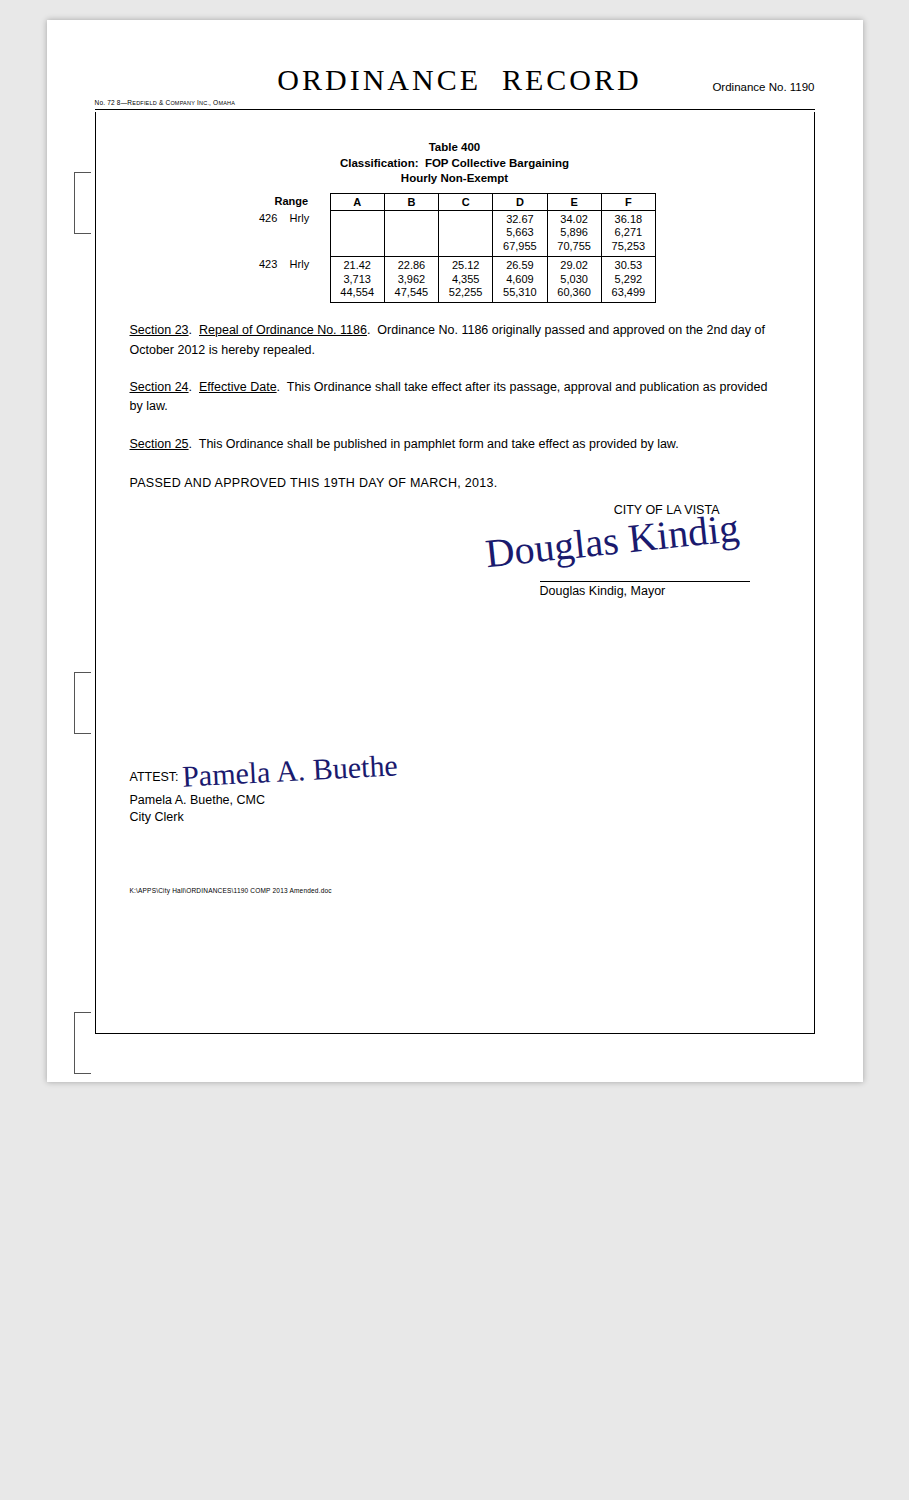Ordinance No. 1190
ORDINANCE RECORD
No. 72 8—REDFIELD & COMPANY INC., OMAHA
Table 400 Classification: FOP Collective Bargaining Hourly Non-Exempt
| Range | A | B | C | D | E | F |
| --- | --- | --- | --- | --- | --- | --- |
| 426 Hrly | | | | 32.67 5,663 67,955 | 34.02 5,896 70,755 | 36.18 6,271 75,253 |
| 423 Hrly | 21.42 3,713 44,554 | 22.86 3,962 47,545 | 25.12 4,355 52,255 | 26.59 4,609 55,310 | 29.02 5,030 60,360 | 30.53 5,292 63,499 |
Section 23. Repeal of Ordinance No. 1186. Ordinance No. 1186 originally passed and approved on the 2nd day of October 2012 is hereby repealed.
Section 24. Effective Date. This Ordinance shall take effect after its passage, approval and publication as provided by law.
Section 25. This Ordinance shall be published in pamphlet form and take effect as provided by law.
PASSED AND APPROVED THIS 19TH DAY OF MARCH, 2013.
CITY OF LA VISTA
Douglas Kindig
Douglas Kindig, Mayor
ATTEST:
Pamela A. Buethe
Pamela A. Buethe, CMC
City Clerk
K:\APPS\City Hall\ORDINANCES\1190 COMP 2013 Amended.doc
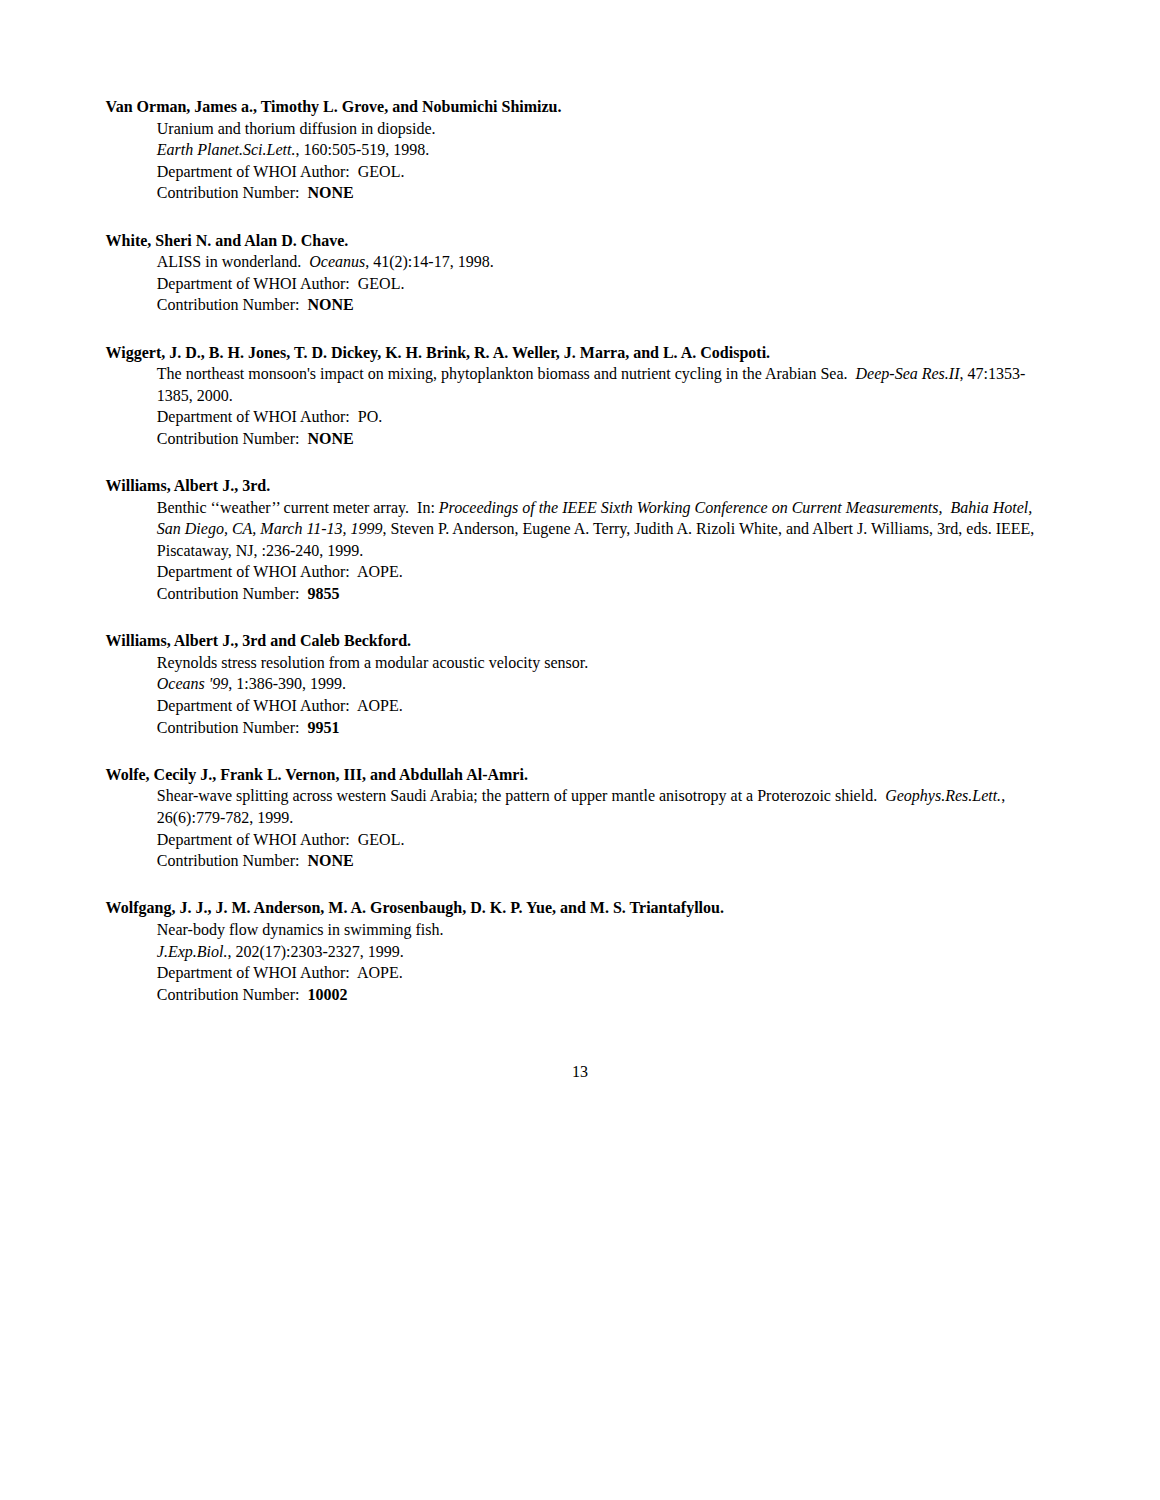Van Orman, James a., Timothy L. Grove, and Nobumichi Shimizu.
Uranium and thorium diffusion in diopside.
Earth Planet.Sci.Lett., 160:505-519, 1998.
Department of WHOI Author: GEOL.
Contribution Number: NONE
White, Sheri N. and Alan D. Chave.
ALISS in wonderland. Oceanus, 41(2):14-17, 1998.
Department of WHOI Author: GEOL.
Contribution Number: NONE
Wiggert, J. D., B. H. Jones, T. D. Dickey, K. H. Brink, R. A. Weller, J. Marra, and L. A. Codispoti.
The northeast monsoon's impact on mixing, phytoplankton biomass and nutrient cycling in the Arabian Sea. Deep-Sea Res.II, 47:1353-1385, 2000.
Department of WHOI Author: PO.
Contribution Number: NONE
Williams, Albert J., 3rd.
Benthic ‘‘weather’’ current meter array. In: Proceedings of the IEEE Sixth Working Conference on Current Measurements, Bahia Hotel, San Diego, CA, March 11-13, 1999, Steven P. Anderson, Eugene A. Terry, Judith A. Rizoli White, and Albert J. Williams, 3rd, eds. IEEE, Piscataway, NJ, :236-240, 1999.
Department of WHOI Author: AOPE.
Contribution Number: 9855
Williams, Albert J., 3rd and Caleb Beckford.
Reynolds stress resolution from a modular acoustic velocity sensor.
Oceans '99, 1:386-390, 1999.
Department of WHOI Author: AOPE.
Contribution Number: 9951
Wolfe, Cecily J., Frank L. Vernon, III, and Abdullah Al-Amri.
Shear-wave splitting across western Saudi Arabia; the pattern of upper mantle anisotropy at a Proterozoic shield. Geophys.Res.Lett., 26(6):779-782, 1999.
Department of WHOI Author: GEOL.
Contribution Number: NONE
Wolfgang, J. J., J. M. Anderson, M. A. Grosenbaugh, D. K. P. Yue, and M. S. Triantafyllou.
Near-body flow dynamics in swimming fish.
J.Exp.Biol., 202(17):2303-2327, 1999.
Department of WHOI Author: AOPE.
Contribution Number: 10002
13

====

— WHAT YOU ARE ASKED TO DO —
Pull every line containing "shall" from the entries above and copy it.

— SOLVED PROBLEM —
Section 24. Effective Date. This Ordinance shall take effect after its passage, approval and publication as provided by law.
Section 25. This Ordinance shall be published in pamphlet form and take effect as provided by law.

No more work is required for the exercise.